Problem requirements.
Answer each question from the housing policy text below.
1. According to the text, for how many years did bipartisan policy in Washington, D.C., push home ownership?
2. In what year did the housing crash occur?
3. How much student debt does the text say weighs down the Millennial Generation?

Housing Needs More Freedom, Innovation, Not More Loans

This post is based upon remarks I made in a panel discussion yesterday, a blogger luncheon on Housing & Opportunity hosted by Housing Opportunities Made Equal. — JAB

Housing policy is badly flawed, the artifact of the-Post World War II era of boundless geographic expansion of our metropolitan regions. Here in Virginia, we must thoroughly re-think our approach to housing as embedded in our zoning policies and comprehensive plans. We need to place less emphasis on expanding the housing stock and making it “affordable” by traditional means (like borrowing more) and put more emphasis on making it affordable by reconfiguring the existing housing stock to meet changing market needs.

The era of mass OverConsumption is over. Bipartisan policy in Washington, D.C., pushed home ownership for more than 60 years: tax deductions on mortgage loans, Fannie and Freddie, the Community Reinvestment Act, the lowering of lending standards and the relentless expansion of credit. The 2000s housing boom was the logical result, and the 2007 crash the inevitable consequence. Consumers are still digging out from under the debt. Households no longer harbor the illusion that home ownership is a sure pathway to wealth accumulation. Chastened lenders have tightened lending standards. There is no going back to the way things were. We have entered a new era for housing.

Consumer demand for housing is undergoing an epochal shift. Baby Boomers are retiring, and most of them haven’t saved enough money to retire comfortably. Many would trade down to smaller houses if they could, but personal market conditions aren’t terribly obliging. One thing we can say for sure, the Boomers, who drove the housing mania for bigger houses, larger lots and vacation homes, are spent as a force for continued expansion of the housing market.

The Millennial Generation (the under 30 crowd) has a very different attitude towards home ownership than their parents. They don’t buy into the American Dream of living in a Single Family Dwelling on a large lot, spending half their spare time maintaining the house and yard, and the other half commuting long distances to work. They value freedom and flexibility. Even if they wanted to buy houses, most of them couldn’t. This generation is weighed down by $1 trillion in student debt.

We’re seeing an increase in demand for multi-generational housing. Boomerang kids are living with their parents longer than anyone expected. And, often, grandpa and grandma are moving in with their Boomer children. One way to cope with hard economic times is to economize on living space, for more people to live under roof together. Perhaps that togetherness will diminish when the economy improves — assuming that it does improve, which can’t be taken for granted — and 20-somethings move out to live on their own. But the trend toward multi-generational living as a means for caring for aging seniors is only likely to increase.

Finally, the country has yet to come to grips with the rising cost of automobile ownership. Gasoline prices get a lot of attention but the media has overlooked the bigger story, that automobiles are getting more expensive as government continues to impose stricter safety, environmental and fuel-economy standards, and as manufacturers convert cars into mobile entertainment and communications centers. The higher cost undermines the logic of “drive until you qualify.” Virginians will be less attracted to communities on the suburban frontier and more drawn to walkable, mixed use communities closer to their jobs and more transportation options.

Data.
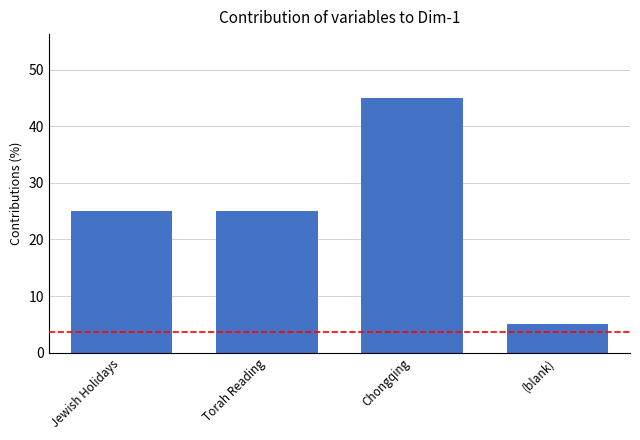

What position from the left is (blank)?

4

Solution for this problem.
1. More than 60 years.
2. 2007.
3. $1 trillion.